## Activity
Copy the text of every item below word for word, keeping each line in its original order.

## Data extracts
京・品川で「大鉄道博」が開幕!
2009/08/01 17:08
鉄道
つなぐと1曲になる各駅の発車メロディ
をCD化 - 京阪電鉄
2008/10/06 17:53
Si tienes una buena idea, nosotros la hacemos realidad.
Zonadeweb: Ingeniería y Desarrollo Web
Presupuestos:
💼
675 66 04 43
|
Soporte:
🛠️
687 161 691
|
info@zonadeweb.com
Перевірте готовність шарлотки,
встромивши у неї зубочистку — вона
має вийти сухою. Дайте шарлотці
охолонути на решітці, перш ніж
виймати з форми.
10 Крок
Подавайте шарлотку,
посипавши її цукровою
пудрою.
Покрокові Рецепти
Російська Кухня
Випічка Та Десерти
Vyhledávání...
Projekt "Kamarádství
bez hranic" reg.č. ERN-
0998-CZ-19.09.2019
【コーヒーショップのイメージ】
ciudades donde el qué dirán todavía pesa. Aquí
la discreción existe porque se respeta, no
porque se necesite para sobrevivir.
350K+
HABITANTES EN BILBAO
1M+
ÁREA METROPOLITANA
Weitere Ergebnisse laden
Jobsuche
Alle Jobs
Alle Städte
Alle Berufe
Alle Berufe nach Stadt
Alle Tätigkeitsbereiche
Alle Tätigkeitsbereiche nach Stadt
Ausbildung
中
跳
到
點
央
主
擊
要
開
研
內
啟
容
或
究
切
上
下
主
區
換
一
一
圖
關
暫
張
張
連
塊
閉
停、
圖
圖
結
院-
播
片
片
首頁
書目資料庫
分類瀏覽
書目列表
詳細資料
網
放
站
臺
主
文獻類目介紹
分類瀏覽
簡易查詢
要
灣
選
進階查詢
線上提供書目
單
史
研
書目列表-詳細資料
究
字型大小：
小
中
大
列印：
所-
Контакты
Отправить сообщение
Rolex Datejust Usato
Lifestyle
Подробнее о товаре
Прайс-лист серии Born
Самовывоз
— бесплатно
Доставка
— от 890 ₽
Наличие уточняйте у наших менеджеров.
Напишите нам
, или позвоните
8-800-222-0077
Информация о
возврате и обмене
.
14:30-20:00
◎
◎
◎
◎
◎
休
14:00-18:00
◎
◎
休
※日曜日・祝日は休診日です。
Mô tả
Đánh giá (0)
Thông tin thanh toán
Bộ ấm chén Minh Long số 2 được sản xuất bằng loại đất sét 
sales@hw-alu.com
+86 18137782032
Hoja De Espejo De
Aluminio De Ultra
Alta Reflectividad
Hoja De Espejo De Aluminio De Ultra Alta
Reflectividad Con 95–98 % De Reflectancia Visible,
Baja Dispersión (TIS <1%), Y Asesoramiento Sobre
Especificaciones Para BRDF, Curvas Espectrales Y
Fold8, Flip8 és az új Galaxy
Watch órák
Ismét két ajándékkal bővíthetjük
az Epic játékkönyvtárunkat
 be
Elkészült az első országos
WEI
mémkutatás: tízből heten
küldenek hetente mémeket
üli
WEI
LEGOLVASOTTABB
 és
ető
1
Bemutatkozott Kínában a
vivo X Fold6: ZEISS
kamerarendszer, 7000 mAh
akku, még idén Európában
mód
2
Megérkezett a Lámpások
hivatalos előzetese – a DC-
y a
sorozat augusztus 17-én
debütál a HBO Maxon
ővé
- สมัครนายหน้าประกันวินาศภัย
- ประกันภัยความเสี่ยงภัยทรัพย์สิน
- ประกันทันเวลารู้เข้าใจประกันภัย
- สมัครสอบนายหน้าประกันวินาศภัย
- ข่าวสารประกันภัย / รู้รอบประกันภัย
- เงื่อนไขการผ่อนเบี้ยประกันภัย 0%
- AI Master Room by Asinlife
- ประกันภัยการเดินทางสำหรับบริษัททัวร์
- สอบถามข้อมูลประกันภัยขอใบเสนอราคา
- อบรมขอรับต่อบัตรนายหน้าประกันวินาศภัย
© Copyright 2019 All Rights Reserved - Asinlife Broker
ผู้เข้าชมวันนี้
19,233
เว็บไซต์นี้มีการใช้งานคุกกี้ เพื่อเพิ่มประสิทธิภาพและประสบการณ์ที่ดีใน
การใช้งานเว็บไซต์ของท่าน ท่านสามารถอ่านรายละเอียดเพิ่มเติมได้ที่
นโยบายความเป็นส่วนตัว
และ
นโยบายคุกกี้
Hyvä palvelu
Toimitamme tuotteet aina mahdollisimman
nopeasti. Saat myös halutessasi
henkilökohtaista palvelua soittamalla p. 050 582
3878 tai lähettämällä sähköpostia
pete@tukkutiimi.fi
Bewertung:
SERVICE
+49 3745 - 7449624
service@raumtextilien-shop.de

## Exercise answer
京・品川で「大鉄道博」が開幕!
2009/08/01 17:08
鉄道
つなぐと1曲になる各駅の発車メロディ
をCD化 - 京阪電鉄
2008/10/06 17:53
Si tienes una buena idea, nosotros la hacemos realidad.
Zonadeweb: Ingeniería y Desarrollo Web
Presupuestos:
💼
675 66 04 43
|
Soporte:
🛠️
687 161 691
|
info@zonadeweb.com
Перевірте готовність шарлотки,
встромивши у неї зубочистку — вона
має вийти сухою. Дайте шарлотці
охолонути на решітці, перш ніж
виймати з форми.
10 Крок
Подавайте шарлотку,
посипавши її цукровою
пудрою.
Покрокові Рецепти
Російська Кухня
Випічка Та Десерти
Vyhledávání...
Projekt "Kamarádství
bez hranic" reg.č. ERN-
0998-CZ-19.09.2019
【コーヒーショップのイメージ】
ciudades donde el qué dirán todavía pesa. Aquí
la discreción existe porque se respeta, no
porque se necesite para sobrevivir.
350K+
HABITANTES EN BILBAO
1M+
ÁREA METROPOLITANA
Weitere Ergebnisse laden
Jobsuche
Alle Jobs
Alle Städte
Alle Berufe
Alle Berufe nach Stadt
Alle Tätigkeitsbereiche
Alle Tätigkeitsbereiche nach Stadt
Ausbildung
中
跳
到
點
央
主
擊
要
開
研
內
啟
容
或
究
切
上
下
主
區
換
一
一
圖
關
暫
張
張
連
塊
閉
停、
圖
圖
結
院-
播
片
片
首頁
書目資料庫
分類瀏覽
書目列表
詳細資料
網
放
站
臺
主
文獻類目介紹
分類瀏覽
簡易查詢
要
灣
選
進階查詢
線上提供書目
單
史
研
書目列表-詳細資料
究
字型大小：
小
中
大
列印：
所-
Контакты
Отправить сообщение
Rolex Datejust Usato
Lifestyle
Подробнее о товаре
Прайс-лист серии Born
Самовывоз
— бесплатно
Доставка
— от 890 ₽
Наличие уточняйте у наших менеджеров.
Напишите нам
, или позвоните
8-800-222-0077
Информация о
возврате и обмене
.
14:30-20:00
◎
◎
◎
◎
◎
休
14:00-18:00
◎
◎
休
※日曜日・祝日は休診日です。
Mô tả
Đánh giá (0)
Thông tin thanh toán
Bộ ấm chén Minh Long số 2 được sản xuất bằng loại đất sét 
sales@hw-alu.com
+86 18137782032
Hoja De Espejo De
Aluminio De Ultra
Alta Reflectividad
Hoja De Espejo De Aluminio De Ultra Alta
Reflectividad Con 95–98 % De Reflectancia Visible,
Baja Dispersión (TIS <1%), Y Asesoramiento Sobre
Especificaciones Para BRDF, Curvas Espectrales Y
Fold8, Flip8 és az új Galaxy
Watch órák
Ismét két ajándékkal bővíthetjük
az Epic játékkönyvtárunkat
 be
Elkészült az első országos
WEI
mémkutatás: tízből heten
küldenek hetente mémeket
üli
WEI
LEGOLVASOTTABB
 és
ető
1
Bemutatkozott Kínában a
vivo X Fold6: ZEISS
kamerarendszer, 7000 mAh
akku, még idén Európában
mód
2
Megérkezett a Lámpások
hivatalos előzetese – a DC-
y a
sorozat augusztus 17-én
debütál a HBO Maxon
ővé
- สมัครนายหน้าประกันวินาศภัย
- ประกันภัยความเสี่ยงภัยทรัพย์สิน
- ประกันทันเวลารู้เข้าใจประกันภัย
- สมัครสอบนายหน้าประกันวินาศภัย
- ข่าวสารประกันภัย / รู้รอบประกันภัย
- เงื่อนไขการผ่อนเบี้ยประกันภัย 0%
- AI Master Room by Asinlife
- ประกันภัยการเดินทางสำหรับบริษัททัวร์
- สอบถามข้อมูลประกันภัยขอใบเสนอราคา
- อบรมขอรับต่อบัตรนายหน้าประกันวินาศภัย
© Copyright 2019 All Rights Reserved - Asinlife Broker
ผู้เข้าชมวันนี้
19,233
เว็บไซต์นี้มีการใช้งานคุกกี้ เพื่อเพิ่มประสิทธิภาพและประสบการณ์ที่ดีใน
การใช้งานเว็บไซต์ของท่าน ท่านสามารถอ่านรายละเอียดเพิ่มเติมได้ที่
นโยบายความเป็นส่วนตัว
และ
นโยบายคุกกี้
Hyvä palvelu
Toimitamme tuotteet aina mahdollisimman
nopeasti. Saat myös halutessasi
henkilökohtaista palvelua soittamalla p. 050 582
3878 tai lähettämällä sähköpostia
pete@tukkutiimi.fi
Bewertung:
SERVICE
+49 3745 - 7449624
service@raumtextilien-shop.de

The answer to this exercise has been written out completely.